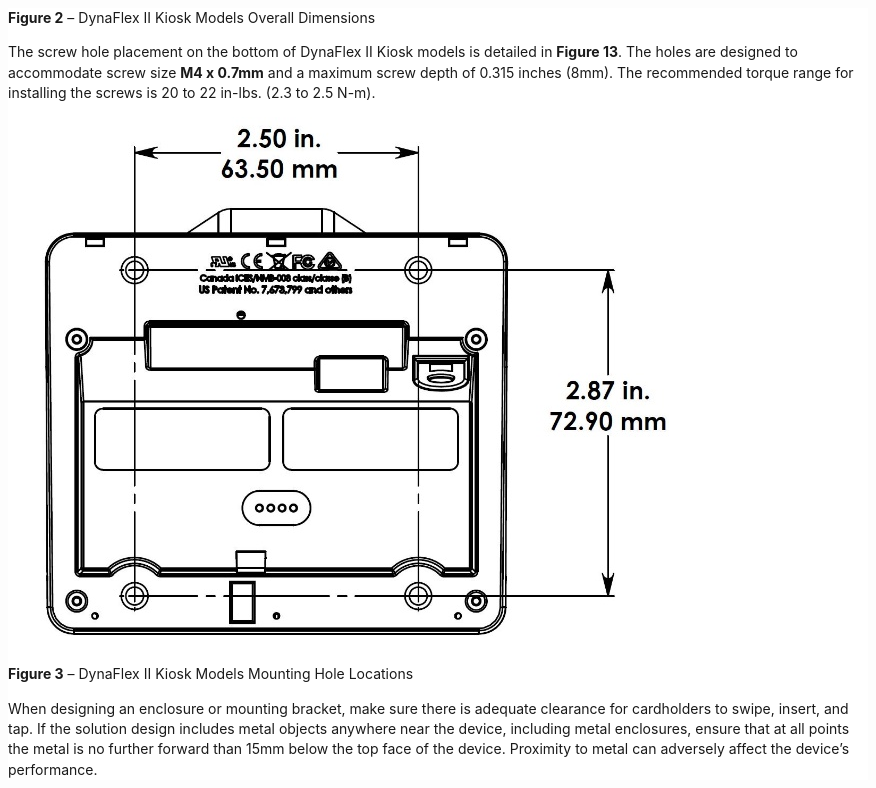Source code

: <a name="figure-12---dynaflex-ii-kiosk-models-overall-dimensions"></a>
**Figure 2** – DynaFlex II Kiosk Models Overall Dimensions

The screw hole placement on the bottom of DynaFlex II Kiosk models is detailed in **Figure 13**. The holes are designed to accommodate screw size **M4 x 0.7mm** and a maximum screw depth of 0.315 inches (8mm). The recommended torque range for installing the screws is 20 to 22 in-lbs. (2.3 to 2.5 N-m).

![A diagram of a device Description automatically generated](<DynaFlex II PED Images/57e20c21311b25263d69b0612c0ee4d0.jpeg>)

<a name="figure-13---dynaflex-ii-kiosk-models-mounting-hole-locations"></a>
**Figure 3** – DynaFlex II Kiosk Models Mounting Hole Locations

When designing an enclosure or mounting bracket, make sure there is adequate clearance for cardholders to swipe, insert, and tap. If the solution design includes metal objects anywhere near the device, including metal enclosures, ensure that at all points the metal is no further forward than 15mm below the top face of the device. Proximity to metal can adversely affect the device’s performance.
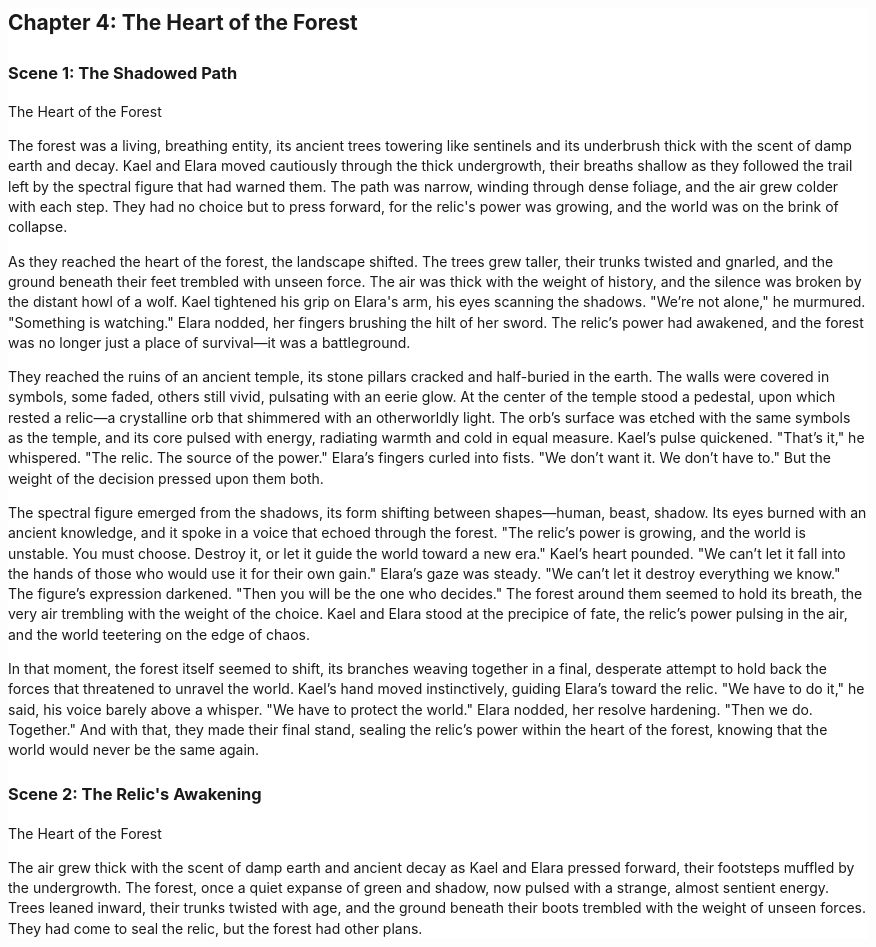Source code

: ## Chapter 4: The Heart of the Forest

### Scene 1: The Shadowed Path

The Heart of the Forest

The forest was a living, breathing entity, its ancient trees towering like sentinels and its underbrush thick with the scent of damp earth and decay. Kael and Elara moved cautiously through the thick undergrowth, their breaths shallow as they followed the trail left by the spectral figure that had warned them. The path was narrow, winding through dense foliage, and the air grew colder with each step. They had no choice but to press forward, for the relic's power was growing, and the world was on the brink of collapse.

As they reached the heart of the forest, the landscape shifted. The trees grew taller, their trunks twisted and gnarled, and the ground beneath their feet trembled with unseen force. The air was thick with the weight of history, and the silence was broken by the distant howl of a wolf. Kael tightened his grip on Elara's arm, his eyes scanning the shadows. "We’re not alone," he murmured. "Something is watching." Elara nodded, her fingers brushing the hilt of her sword. The relic’s power had awakened, and the forest was no longer just a place of survival—it was a battleground.

They reached the ruins of an ancient temple, its stone pillars cracked and half-buried in the earth. The walls were covered in symbols, some faded, others still vivid, pulsating with an eerie glow. At the center of the temple stood a pedestal, upon which rested a relic—a crystalline orb that shimmered with an otherworldly light. The orb’s surface was etched with the same symbols as the temple, and its core pulsed with energy, radiating warmth and cold in equal measure. Kael’s pulse quickened. "That’s it," he whispered. "The relic. The source of the power." Elara’s fingers curled into fists. "We don’t want it. We don’t have to." But the weight of the decision pressed upon them both.

The spectral figure emerged from the shadows, its form shifting between shapes—human, beast, shadow. Its eyes burned with an ancient knowledge, and it spoke in a voice that echoed through the forest. "The relic’s power is growing, and the world is unstable. You must choose. Destroy it, or let it guide the world toward a new era." Kael’s heart pounded. "We can’t let it fall into the hands of those who would use it for their own gain." Elara’s gaze was steady. "We can’t let it destroy everything we know." The figure’s expression darkened. "Then you will be the one who decides." The forest around them seemed to hold its breath, the very air trembling with the weight of the choice. Kael and Elara stood at the precipice of fate, the relic’s power pulsing in the air, and the world teetering on the edge of chaos.

In that moment, the forest itself seemed to shift, its branches weaving together in a final, desperate attempt to hold back the forces that threatened to unravel the world. Kael’s hand moved instinctively, guiding Elara’s toward the relic. "We have to do it," he said, his voice barely above a whisper. "We have to protect the world." Elara nodded, her resolve hardening. "Then we do. Together." And with that, they made their final stand, sealing the relic’s power within the heart of the forest, knowing that the world would never be the same again.

### Scene 2: The Relic's Awakening

The Heart of the Forest

The air grew thick with the scent of damp earth and ancient decay as Kael and Elara pressed forward, their footsteps muffled by the undergrowth. The forest, once a quiet expanse of green and shadow, now pulsed with a strange, almost sentient energy. Trees leaned inward, their trunks twisted with age, and the ground beneath their boots trembled with the weight of unseen forces. They had come to seal the relic, but the forest had other plans.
• • • • • • •
_What you are asked to do_
Write out the material word for word, starting at its beginning and ending with the line that contains "II PED Images/57e20c21311b25263d69b0612c0ee4d0.jpeg>)", including that line. Leave the pictures out.

_Response area_
Source code

: <a name="figure-12---dynaflex-ii-kiosk-models-overall-dimensions"></a>
**Figure 2** – DynaFlex II Kiosk Models Overall Dimensions

The screw hole placement on the bottom of DynaFlex II Kiosk models is detailed in **Figure 13**. The holes are designed to accommodate screw size **M4 x 0.7mm** and a maximum screw depth of 0.315 inches (8mm). The recommended torque range for installing the screws is 20 to 22 in-lbs. (2.3 to 2.5 N-m).

![A diagram of a device Description automatically generated](<DynaFlex II PED Images/57e20c21311b25263d69b0612c0ee4d0.jpeg>)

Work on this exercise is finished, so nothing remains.